■ Teks Halaman

Pertama Sholat Ied dan Hadirnya Muhammadiyah di Papua

Belum diketahui secara pasti kapan tradisi sholat ied di lapangan dimulai. Sebelumnya sholat berjamaah diselenggarakan di masjid, suro atau musollah. Tapi di Papua sudah berlangsung sejak tahun 1926 silam ketika seorang tokoh pejuang dari Aceh Teuku Bujang Selamat mengerahkan ummat Islam di Merauke Papua paling timur untuk merayakan hari raya di tanah lapang. Selama 21 tahun berada dalam pengawasan Belanda mencuri waktu untuk berdakwah di Merauke mampu merubah umat Islam menjadi maju.

Siapa Teuku Bujang Selamat juga bernama Bujang Salim Bin Rhi Mahmud itu? Dia adalah anak muda Aceh pada 1920an getol berdakwa agama Islam dan melakukan pergerakan politik melawan Belanda. Karena aktivitasnya, dianggap orang paling berbahaya. Dia ditangkap dan ditahan, kemudian diasingkan jauh ke timur Indonesia dan sangat terasing yaitu kamp tahanan di Boven Digul Merauke pada 21 April 1922.

Selama ditahan di Merauke sebelum dibawa ke penjara Digul dimanfaatkan oleh Teuku Bujang Salim bersama anak-anak Muslim setempat untuk berdakwah di kampung-kampung sekitarnya. Umat Islam saat itu sudah mulai banyak. Mereka mulai berada di Merauke pada kurun waktu 1906-1919 antara lain berasal dari pegawai atau tentara KNIL yang ditugaskan oleh Pemerintah Belanda, buruh tani perkebunan tebuh milik Belanda yang didatangkan dari Jawa, dan para pedagang.

■ Daftar Materi
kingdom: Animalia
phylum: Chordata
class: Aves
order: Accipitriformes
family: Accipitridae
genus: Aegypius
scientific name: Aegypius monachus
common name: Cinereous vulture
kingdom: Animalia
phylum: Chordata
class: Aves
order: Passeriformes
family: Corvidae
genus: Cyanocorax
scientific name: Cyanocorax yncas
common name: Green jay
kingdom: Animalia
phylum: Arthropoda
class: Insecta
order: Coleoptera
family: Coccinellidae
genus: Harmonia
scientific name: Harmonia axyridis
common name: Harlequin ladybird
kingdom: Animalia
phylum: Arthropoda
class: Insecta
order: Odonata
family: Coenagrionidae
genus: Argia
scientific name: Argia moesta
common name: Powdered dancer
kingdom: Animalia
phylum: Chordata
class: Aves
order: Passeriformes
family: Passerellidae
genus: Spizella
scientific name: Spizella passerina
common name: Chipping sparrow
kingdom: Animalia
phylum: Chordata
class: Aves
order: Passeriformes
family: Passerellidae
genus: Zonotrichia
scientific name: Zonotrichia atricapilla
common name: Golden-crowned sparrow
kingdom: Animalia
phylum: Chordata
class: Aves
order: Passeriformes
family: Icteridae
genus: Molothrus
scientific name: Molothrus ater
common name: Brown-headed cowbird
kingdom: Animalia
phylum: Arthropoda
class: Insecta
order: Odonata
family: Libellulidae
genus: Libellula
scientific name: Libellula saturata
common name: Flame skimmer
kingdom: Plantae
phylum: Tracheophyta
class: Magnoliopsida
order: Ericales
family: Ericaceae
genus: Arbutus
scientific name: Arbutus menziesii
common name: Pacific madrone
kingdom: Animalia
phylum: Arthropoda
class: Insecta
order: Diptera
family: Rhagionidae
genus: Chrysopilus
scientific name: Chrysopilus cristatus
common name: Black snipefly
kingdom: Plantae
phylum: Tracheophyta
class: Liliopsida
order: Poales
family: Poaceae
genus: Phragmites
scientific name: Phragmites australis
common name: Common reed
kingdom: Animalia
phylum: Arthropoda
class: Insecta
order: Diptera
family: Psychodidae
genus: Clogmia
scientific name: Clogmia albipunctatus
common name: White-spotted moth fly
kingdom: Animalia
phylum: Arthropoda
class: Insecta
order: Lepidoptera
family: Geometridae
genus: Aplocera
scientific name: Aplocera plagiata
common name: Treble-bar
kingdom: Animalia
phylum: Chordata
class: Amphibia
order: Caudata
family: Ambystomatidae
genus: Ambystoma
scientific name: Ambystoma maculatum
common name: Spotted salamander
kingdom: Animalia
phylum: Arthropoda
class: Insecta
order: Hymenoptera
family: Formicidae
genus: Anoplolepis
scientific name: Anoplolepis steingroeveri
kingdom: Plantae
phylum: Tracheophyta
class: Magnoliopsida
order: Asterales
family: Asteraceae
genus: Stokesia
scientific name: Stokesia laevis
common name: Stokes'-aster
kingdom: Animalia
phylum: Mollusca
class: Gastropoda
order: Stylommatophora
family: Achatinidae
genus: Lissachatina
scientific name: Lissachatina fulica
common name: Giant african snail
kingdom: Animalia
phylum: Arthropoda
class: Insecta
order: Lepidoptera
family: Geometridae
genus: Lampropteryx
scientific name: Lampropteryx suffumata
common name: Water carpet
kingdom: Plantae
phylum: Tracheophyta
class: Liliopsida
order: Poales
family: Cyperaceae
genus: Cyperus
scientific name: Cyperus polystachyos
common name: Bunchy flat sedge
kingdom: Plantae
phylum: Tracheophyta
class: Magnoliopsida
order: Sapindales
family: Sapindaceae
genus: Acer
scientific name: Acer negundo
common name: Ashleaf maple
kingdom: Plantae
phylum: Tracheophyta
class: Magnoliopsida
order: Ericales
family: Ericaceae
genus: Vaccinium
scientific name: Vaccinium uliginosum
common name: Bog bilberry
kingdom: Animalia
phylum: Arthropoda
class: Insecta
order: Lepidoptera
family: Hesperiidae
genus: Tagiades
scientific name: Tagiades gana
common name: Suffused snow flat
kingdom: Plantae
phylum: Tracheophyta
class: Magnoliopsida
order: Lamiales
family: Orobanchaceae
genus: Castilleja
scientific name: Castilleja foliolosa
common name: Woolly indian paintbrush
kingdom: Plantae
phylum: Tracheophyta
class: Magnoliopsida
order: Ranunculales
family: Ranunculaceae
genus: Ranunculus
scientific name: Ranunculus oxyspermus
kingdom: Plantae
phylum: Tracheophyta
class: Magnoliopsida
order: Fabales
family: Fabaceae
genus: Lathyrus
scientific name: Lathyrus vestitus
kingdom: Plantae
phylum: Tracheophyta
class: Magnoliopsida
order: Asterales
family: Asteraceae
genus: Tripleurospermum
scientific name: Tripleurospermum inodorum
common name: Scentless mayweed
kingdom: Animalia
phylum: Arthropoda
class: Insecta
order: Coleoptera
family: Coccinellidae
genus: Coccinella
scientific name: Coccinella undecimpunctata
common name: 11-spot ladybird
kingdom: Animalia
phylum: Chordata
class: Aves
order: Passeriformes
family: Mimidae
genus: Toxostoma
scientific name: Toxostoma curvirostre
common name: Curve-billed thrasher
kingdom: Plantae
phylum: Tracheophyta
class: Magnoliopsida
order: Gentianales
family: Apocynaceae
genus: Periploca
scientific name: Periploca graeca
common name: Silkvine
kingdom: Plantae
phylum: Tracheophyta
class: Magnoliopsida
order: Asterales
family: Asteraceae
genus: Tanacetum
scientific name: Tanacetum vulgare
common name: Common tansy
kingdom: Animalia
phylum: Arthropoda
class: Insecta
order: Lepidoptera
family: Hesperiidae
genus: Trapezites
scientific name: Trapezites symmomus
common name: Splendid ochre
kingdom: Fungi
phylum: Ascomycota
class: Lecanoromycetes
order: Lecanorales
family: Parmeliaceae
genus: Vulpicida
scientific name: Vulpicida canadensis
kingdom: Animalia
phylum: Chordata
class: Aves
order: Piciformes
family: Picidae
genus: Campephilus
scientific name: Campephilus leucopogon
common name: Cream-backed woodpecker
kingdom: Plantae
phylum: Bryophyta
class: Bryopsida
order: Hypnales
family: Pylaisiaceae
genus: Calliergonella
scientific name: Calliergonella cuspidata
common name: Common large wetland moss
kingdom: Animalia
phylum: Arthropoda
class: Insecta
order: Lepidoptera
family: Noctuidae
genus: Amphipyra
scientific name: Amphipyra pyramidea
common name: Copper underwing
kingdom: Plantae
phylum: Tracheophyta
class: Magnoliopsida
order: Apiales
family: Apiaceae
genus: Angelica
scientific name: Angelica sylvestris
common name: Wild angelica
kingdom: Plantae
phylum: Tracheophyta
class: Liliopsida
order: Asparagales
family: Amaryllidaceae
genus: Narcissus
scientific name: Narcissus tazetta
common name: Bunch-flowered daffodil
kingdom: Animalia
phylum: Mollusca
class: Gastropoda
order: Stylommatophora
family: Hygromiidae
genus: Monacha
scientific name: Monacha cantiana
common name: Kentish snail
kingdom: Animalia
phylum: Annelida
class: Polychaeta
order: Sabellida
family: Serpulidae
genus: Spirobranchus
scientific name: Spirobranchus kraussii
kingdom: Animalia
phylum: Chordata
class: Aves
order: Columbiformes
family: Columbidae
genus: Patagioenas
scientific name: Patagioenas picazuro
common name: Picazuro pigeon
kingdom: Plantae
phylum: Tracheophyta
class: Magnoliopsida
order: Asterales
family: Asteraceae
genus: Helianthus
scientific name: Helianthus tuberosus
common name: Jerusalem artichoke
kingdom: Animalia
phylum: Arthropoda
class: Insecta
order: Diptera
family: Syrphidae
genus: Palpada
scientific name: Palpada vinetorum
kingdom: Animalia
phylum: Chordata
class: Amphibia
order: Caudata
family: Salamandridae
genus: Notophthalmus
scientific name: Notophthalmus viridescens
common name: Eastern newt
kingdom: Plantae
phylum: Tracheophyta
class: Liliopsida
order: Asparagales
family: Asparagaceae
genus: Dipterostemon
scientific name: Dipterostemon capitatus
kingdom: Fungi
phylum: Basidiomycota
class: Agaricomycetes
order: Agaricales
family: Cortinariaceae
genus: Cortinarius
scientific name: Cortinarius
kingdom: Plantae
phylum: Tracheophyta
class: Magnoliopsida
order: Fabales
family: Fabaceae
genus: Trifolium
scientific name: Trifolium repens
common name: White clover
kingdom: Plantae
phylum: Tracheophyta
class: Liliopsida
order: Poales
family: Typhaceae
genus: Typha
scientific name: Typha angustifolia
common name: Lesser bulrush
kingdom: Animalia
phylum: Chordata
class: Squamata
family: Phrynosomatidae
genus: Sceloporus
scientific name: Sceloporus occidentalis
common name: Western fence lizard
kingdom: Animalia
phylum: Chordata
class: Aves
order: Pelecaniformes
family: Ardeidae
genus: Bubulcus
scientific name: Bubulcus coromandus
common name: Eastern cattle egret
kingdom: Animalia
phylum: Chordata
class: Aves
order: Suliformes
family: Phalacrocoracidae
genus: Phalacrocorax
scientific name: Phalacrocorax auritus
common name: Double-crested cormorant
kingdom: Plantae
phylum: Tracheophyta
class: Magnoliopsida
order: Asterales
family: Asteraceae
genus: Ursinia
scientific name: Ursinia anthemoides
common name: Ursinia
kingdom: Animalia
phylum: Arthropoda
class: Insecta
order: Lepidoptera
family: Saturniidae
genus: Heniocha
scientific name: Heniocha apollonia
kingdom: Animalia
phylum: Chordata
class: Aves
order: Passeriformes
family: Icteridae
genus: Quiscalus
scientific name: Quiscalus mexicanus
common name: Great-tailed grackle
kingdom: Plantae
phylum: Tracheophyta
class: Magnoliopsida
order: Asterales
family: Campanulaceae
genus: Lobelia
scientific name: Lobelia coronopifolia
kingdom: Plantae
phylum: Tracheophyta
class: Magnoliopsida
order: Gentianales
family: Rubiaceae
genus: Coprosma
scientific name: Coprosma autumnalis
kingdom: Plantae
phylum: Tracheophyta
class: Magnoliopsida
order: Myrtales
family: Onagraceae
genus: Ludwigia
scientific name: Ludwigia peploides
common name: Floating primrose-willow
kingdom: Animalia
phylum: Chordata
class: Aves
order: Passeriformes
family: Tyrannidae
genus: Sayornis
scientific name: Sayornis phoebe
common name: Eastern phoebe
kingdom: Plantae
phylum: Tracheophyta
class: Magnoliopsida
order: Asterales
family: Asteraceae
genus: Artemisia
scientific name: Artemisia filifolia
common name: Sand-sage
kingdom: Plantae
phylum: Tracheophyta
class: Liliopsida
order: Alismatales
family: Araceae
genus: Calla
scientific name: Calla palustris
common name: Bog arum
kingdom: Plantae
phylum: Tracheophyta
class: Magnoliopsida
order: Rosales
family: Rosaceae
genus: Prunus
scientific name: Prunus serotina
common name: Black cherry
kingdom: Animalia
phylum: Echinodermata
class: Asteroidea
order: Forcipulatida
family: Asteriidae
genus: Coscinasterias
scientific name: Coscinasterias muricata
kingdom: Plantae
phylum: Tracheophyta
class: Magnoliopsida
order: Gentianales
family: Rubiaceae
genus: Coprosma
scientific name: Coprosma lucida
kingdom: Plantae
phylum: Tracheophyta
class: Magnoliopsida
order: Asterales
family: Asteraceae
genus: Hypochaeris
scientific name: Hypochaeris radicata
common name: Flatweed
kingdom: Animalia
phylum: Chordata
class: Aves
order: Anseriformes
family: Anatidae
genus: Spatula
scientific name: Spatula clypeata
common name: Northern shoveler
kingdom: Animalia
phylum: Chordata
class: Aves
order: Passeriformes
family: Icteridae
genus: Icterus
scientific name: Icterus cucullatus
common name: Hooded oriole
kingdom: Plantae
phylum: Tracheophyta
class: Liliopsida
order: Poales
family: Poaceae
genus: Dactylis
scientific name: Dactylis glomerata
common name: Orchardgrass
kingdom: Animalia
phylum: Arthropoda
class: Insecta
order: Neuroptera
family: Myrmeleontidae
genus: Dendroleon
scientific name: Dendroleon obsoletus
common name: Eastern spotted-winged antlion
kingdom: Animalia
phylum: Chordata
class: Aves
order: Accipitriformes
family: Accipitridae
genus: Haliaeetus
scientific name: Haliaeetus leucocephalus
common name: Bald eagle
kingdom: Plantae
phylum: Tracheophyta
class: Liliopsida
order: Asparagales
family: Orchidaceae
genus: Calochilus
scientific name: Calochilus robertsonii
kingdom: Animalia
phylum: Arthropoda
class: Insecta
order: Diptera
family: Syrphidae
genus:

■ Petunjuk Tugas
Ubah penggalan teks tentang sholat ied di Papua, yaitu bagian dari "Pertama Sholat Ied" sampai "Islam menjadi maju.", dengan menuliskannya kembali dan mengganti "tanah lapang" menjadi "lapangan terbuka".

■ Hasil Latihan
Pertama Sholat Ied dan Hadirnya Muhammadiyah di Papua

Belum diketahui secara pasti kapan tradisi sholat ied di lapangan dimulai. Sebelumnya sholat berjamaah diselenggarakan di masjid, suro atau musollah. Tapi di Papua sudah berlangsung sejak tahun 1926 silam ketika seorang tokoh pejuang dari Aceh Teuku Bujang Selamat mengerahkan ummat Islam di Merauke Papua paling timur untuk merayakan hari raya di lapangan terbuka. Selama 21 tahun berada dalam pengawasan Belanda mencuri waktu untuk berdakwah di Merauke mampu merubah umat Islam menjadi maju.